Wealthy and well-educated, a history professor who lectured at Oxford and numerous other Western universities, Kovalevskii worked primarily on the history of Western Europe. An archive rat, his membership in the IMAO bespeaks the importance of that society, because he was not an active archeologist. Elected to the First State Duma after 1905 as a member of the Progressist Party, and he was also appointed to the State Council. In 1912, he was nominated for the Nobel Peace Prize.
Pogodin was a member of that first generation of historians trying to decide what archeology meant to them and their discipline. He influenced the next, great generation of historians, including Solovev and Bestuzhev-Riumin. Very much a public intellectual, he published two journals, “The Moscow Herald” and “The Muscovite”; even Pushkin published in the former, but the latter was a Slavophile journal, a reflection of his politics.
Liaskoronskii was important especially as a cartographer of archeological sites in the south. A Ukrainian, after the revolution he was a member of the All-Ukrainian Archeological Committee and the Ukrainian Academy of Sciences. He was also associated with Nezhinsk Historical-Philological Institute.

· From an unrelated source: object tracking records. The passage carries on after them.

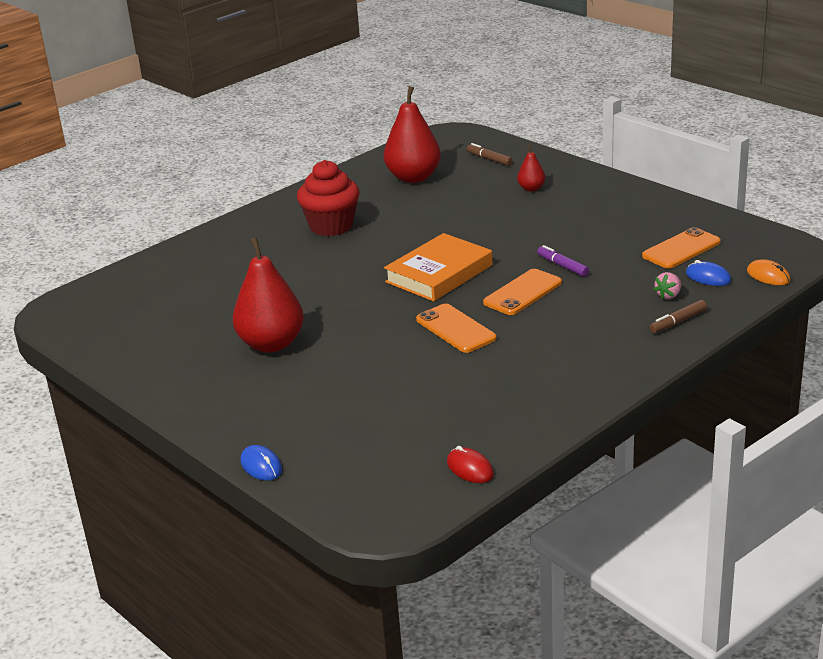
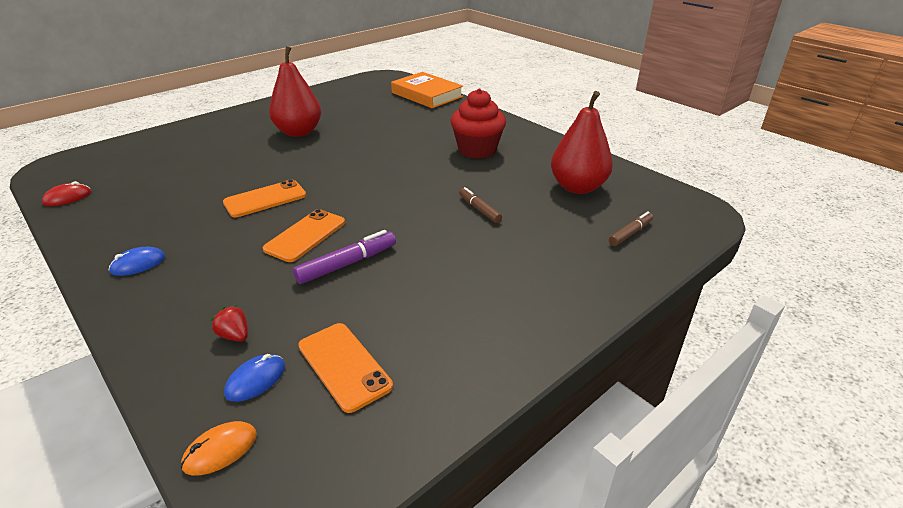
camera: 90 degrees right, 5 degrees up
blue mouse [240,445,282,481] -> blue mouse moved to [109,247,165,276]
orange book [384,233,492,301] -> orange book moved to [391,72,463,108]
orange phone [483,269,562,315] -> orange phone turned 75 degrees clockwise [263,209,345,262]
red pear [517,145,545,191] -> none
purple marker [537,245,589,277] -> purple marker [293,230,396,284], size x1.50
brown marker [650,300,707,333] -> brown marker moved to [459,187,502,223]
pink strawberry [653,272,681,300] -> red strawberry [211,305,248,342]

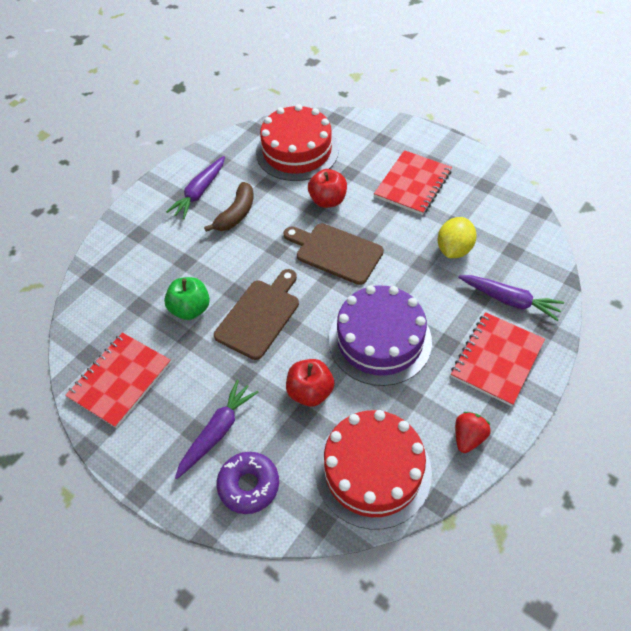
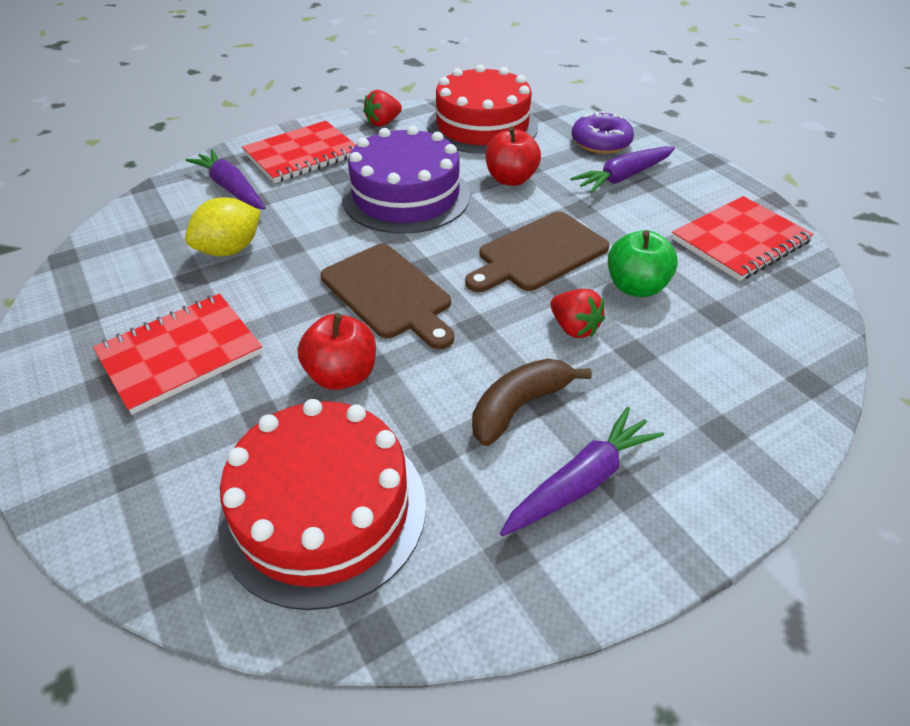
camera: 160 degrees left, 10 degrees down
none -> red strawberry [551,289,605,338]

The first director of the St. Petersburg Archeological Institute, Kalachov was first and foremost an archivist who directed the archive of the Ministry of Justice of the Russian Empire for decades. Having served on several provincial archeographical commissions, most notably, he also served on two of Alexander II’s commissions that wrote the Great Reforms: that for the emancipation of the serfs, and also for the judicial reforms. Beyond this, he also participated in the Commission for Study of Popular Juridical Practices under Geographic Society, and several Provincial Archival Commissions. A stalwart at the archeological congresses when alive, he kept attention forcused on the need for professional maintenance of them.

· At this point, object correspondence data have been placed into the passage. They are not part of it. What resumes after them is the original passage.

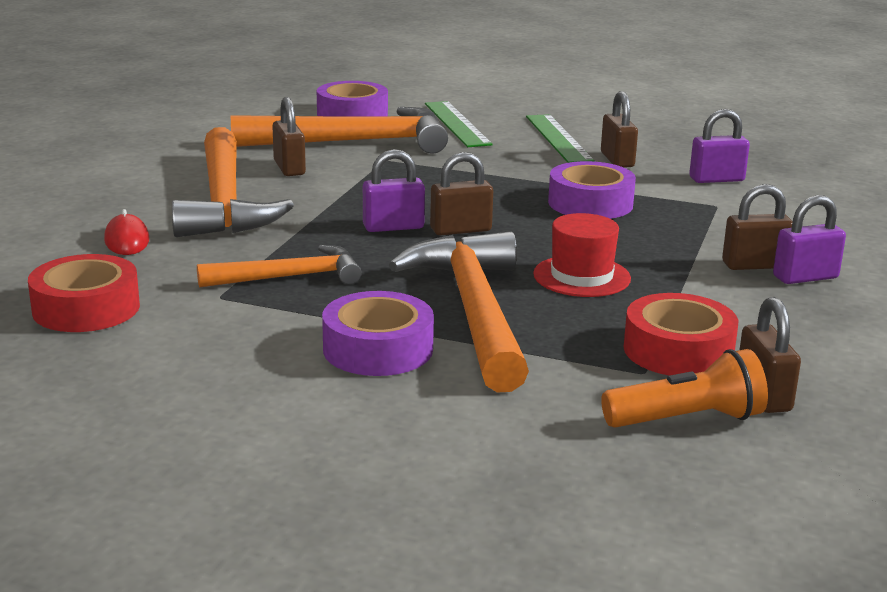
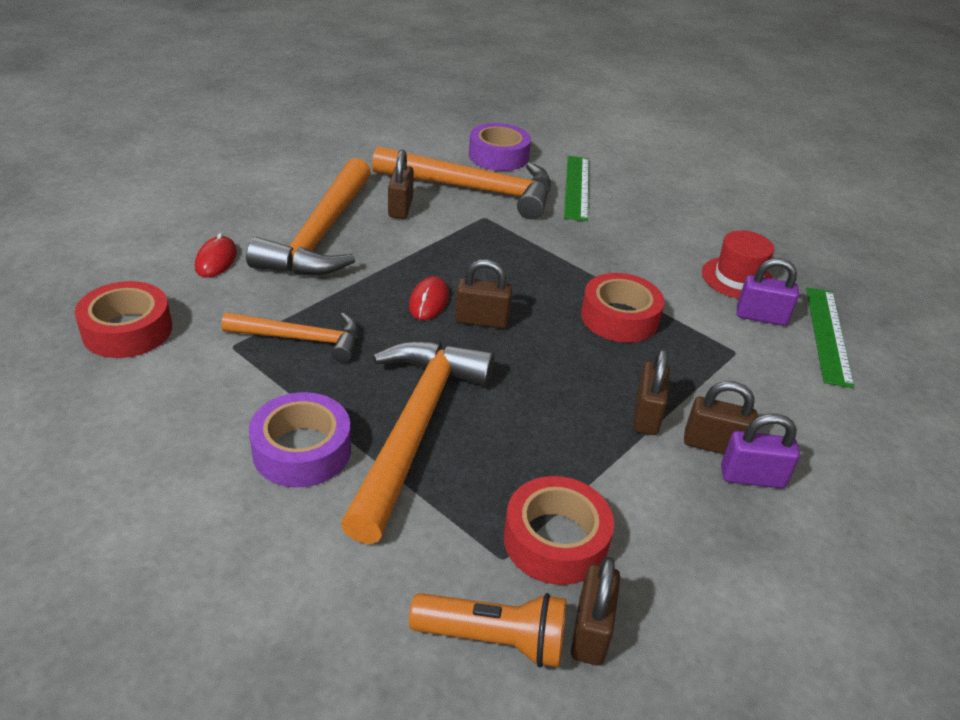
camera: 20 degrees right, 15 degrees up
purple padlock [363,149,425,232] -> red mouse [409,276,449,320]
green ruler [526,114,595,163] -> green ruler moved to [806,287,854,388]
red hat [533,213,631,297] -> red hat moved to [702,230,774,299]
purple tape [548,161,636,219] -> red tape [581,273,664,343]
brown padlock [601,91,638,167] -> brown padlock moved to [633,348,670,435]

Best known as one of the founders of the Kadet Party in post-1905 Russia, and very briefly the Minister of Foreign Affairs in the first Provisional Government after Nicholas II’s abdication, Miliukov became an archeologist for a few years by happenstance. Twice exiled from Moscow in the 1890s because of his participation in political protests at the university, where he had studied and then taught history, Miliukov went to Riazan for two years, where he worked on the local Archival Commission, and then later as a history professor at the University of Sophia. In both places he joined with locals and participated in excavations, and presented his findings at three archeological congresses. He attended as a representative of the Riazan Archival Commission and a history professor from Sophia.